Caedmon’s attention was drawn to the oversized concrete bowls of water set into the hillside, each one positioned beneath the other. As one basin filled, it overflowed into the one beneath it. And so on and so on. All the way down the hillside. Thirteen basins of cascading water that flowed into the glassy reflecting pool at the bottom.
Thirteen.
“I’m guessing the basins represent the original thirteen colonies,” Edie remarked, having intuited the direction of his thoughts.
“For me, it harkens to that most infamous date in medieval history, October 13, 1307. The day that the royal arrest warrants were issued for the Knights Templar.”
Edie playfully slapped her forehead. “Silly me! I should have guessed.” Resuming the tour, she gestured to the eastern side of the tiered hillside. “To the left of the cascade fountain, there’s a path that meanders through a lovely grove with a full-length statue of Dante in the clearing. A sacro bosso, as they say in the old country. And at the bottom of the hill, across from the reflecting pool, there’s a seated marble statue of President James Buchanan. Don’t ask me why.”

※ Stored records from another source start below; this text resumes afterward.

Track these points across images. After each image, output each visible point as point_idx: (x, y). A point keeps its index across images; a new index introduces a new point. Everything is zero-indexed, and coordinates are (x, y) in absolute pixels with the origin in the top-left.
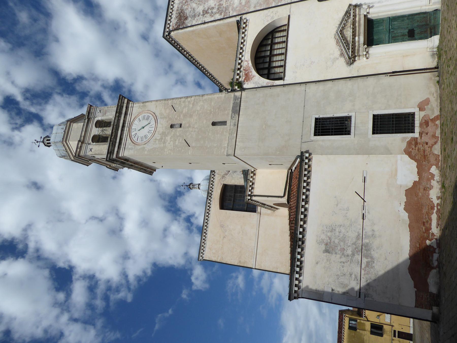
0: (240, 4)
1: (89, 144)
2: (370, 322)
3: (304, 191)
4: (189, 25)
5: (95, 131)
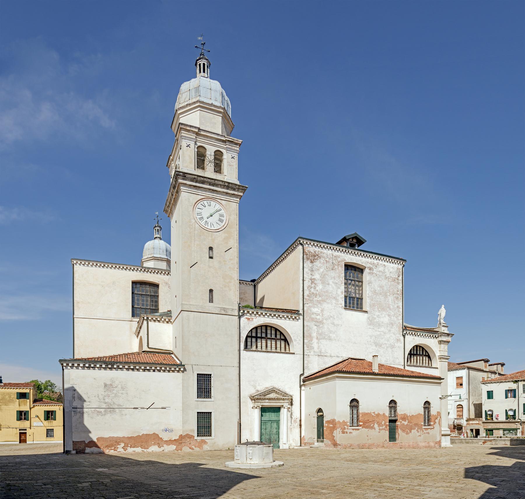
0: (313, 314)
1: (195, 142)
3: (153, 368)
5: (210, 151)
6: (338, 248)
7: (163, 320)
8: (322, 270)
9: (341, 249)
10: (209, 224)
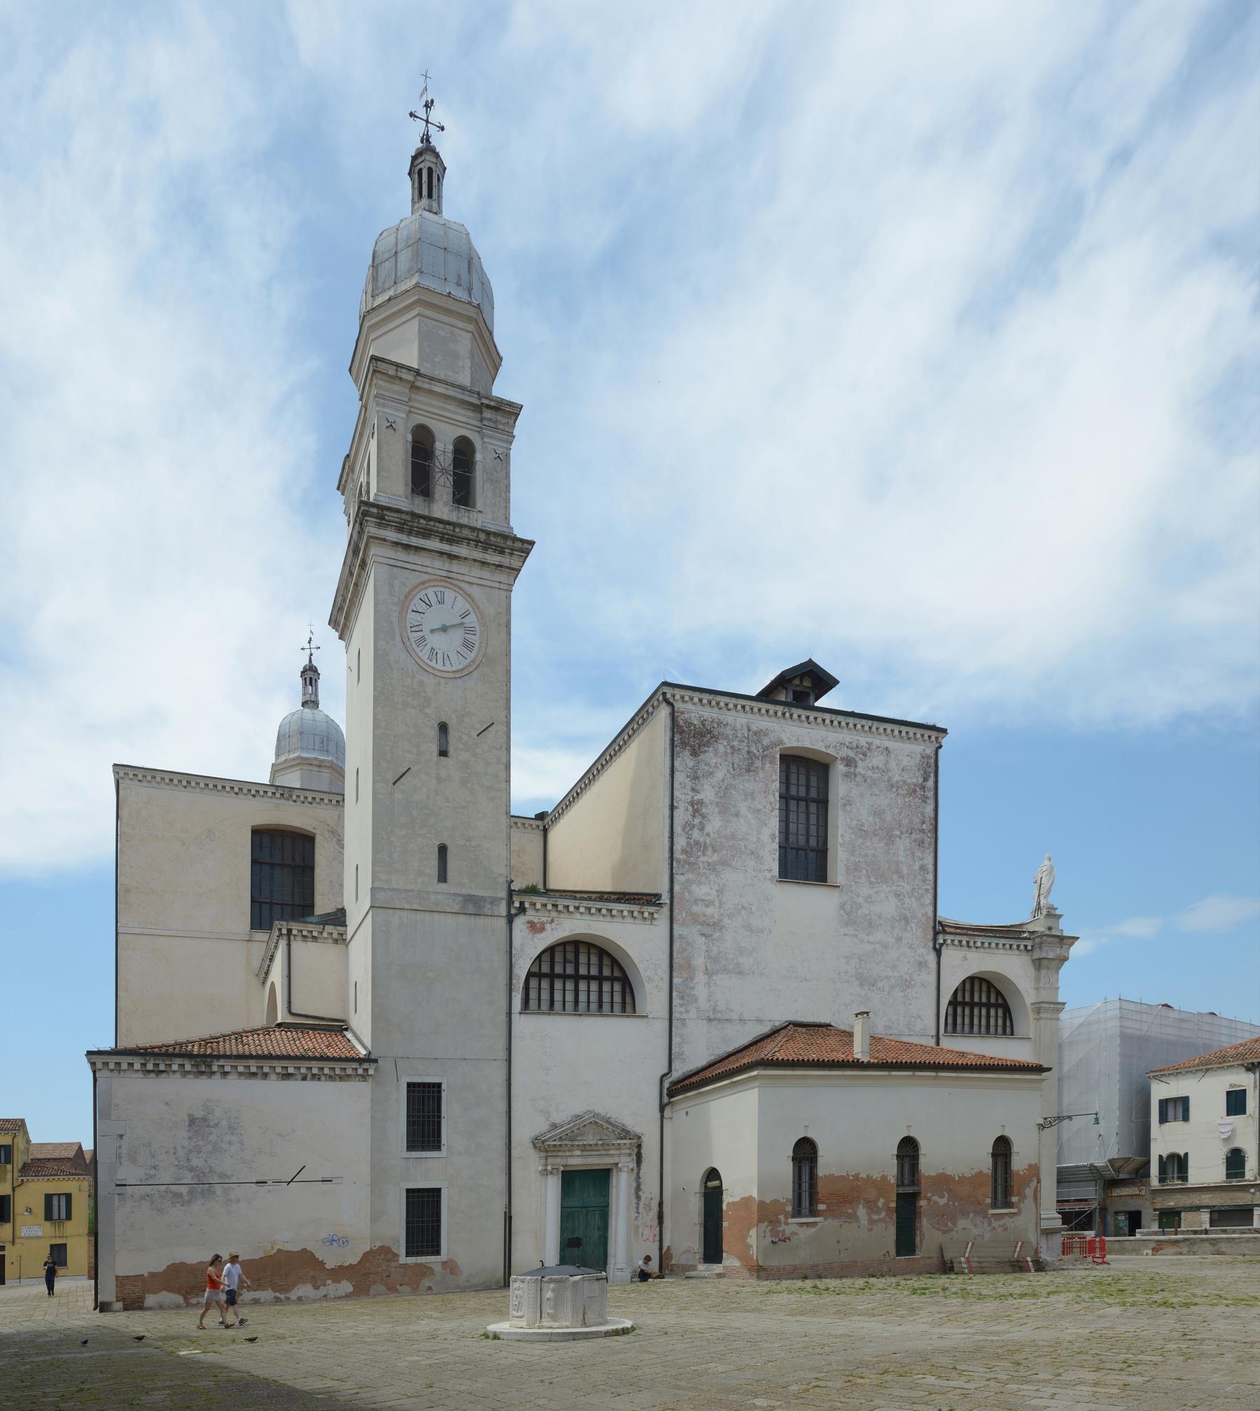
0: (696, 901)
2: (10, 1193)
4: (676, 763)
6: (764, 706)
7: (325, 935)
8: (720, 775)
9: (772, 708)
10: (440, 656)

Caedmon hitched a hip onto the balustrade. As he did, he was taken aback by what he saw in the so-called Tuileries section of the park. “Good Lord, is that an equestrian statue of Joan of Arc?”
“Keeping a vigilant eye over the city below. A gift from the women of France to the women of America. Girl power at its best. Although as you can see, somebody stole her thunder.”
He assumed that Edie referred to the fact that the armored saint was missing the requisite sword, her right arm held aloft, leading the charge against the English army with nothing but thin air.
“If there is a signpost hidden among all of these bronze and marble tchotchkes, it was put here by a later generation of the Triad.”
“Mmmm . . .” He didn’t want to consider the possibility that the granite meridian pier, removed decades ago to make way for the park construction, may have been the signpost they sought.
Edie clapped her hands together. “So, where do we begin?”
Folding his arms over his chest, a general previewing the parade ground, Caedmon glanced at the female saint astride a horse, the oversized urns, the bubbling fountains, the sacro bosso. “Safe to say that the signpost will not be in plain sight. At the first vertex of our triangle, we discovered Thoth. At the second, an obelisk. Yet here, at the third and final vertex, someone went to great lengths to re-create a European pleasure garden.” Purposefully confounding the hunt.
“Well, we know that Thoth was missing his two attributes, the was and the ankh. Since we suspect a reference to the was inscribed on the Jefferson Pier, perhaps we need to search for the other attribute.”
“Possibly.” He recalled the anagram that the original Triad members had cleverly concealed within their Great Seal motto, the meaning of which was still unclear. “Or perhaps an All-Seeing Eye. It has been popping up with annoying frequency.” Stepping away from the balustrade, he slowly turned full circle. “I say, the park is much larger than I expected.”
“Twelve acres of statuary, fountains, urns, and ferns.” For the first time since entering the park, Edie’s perky optimism dimmed as evidenced by the incised lines that suddenly appeared between her brows. “Yeah, I know, a Herculean task.”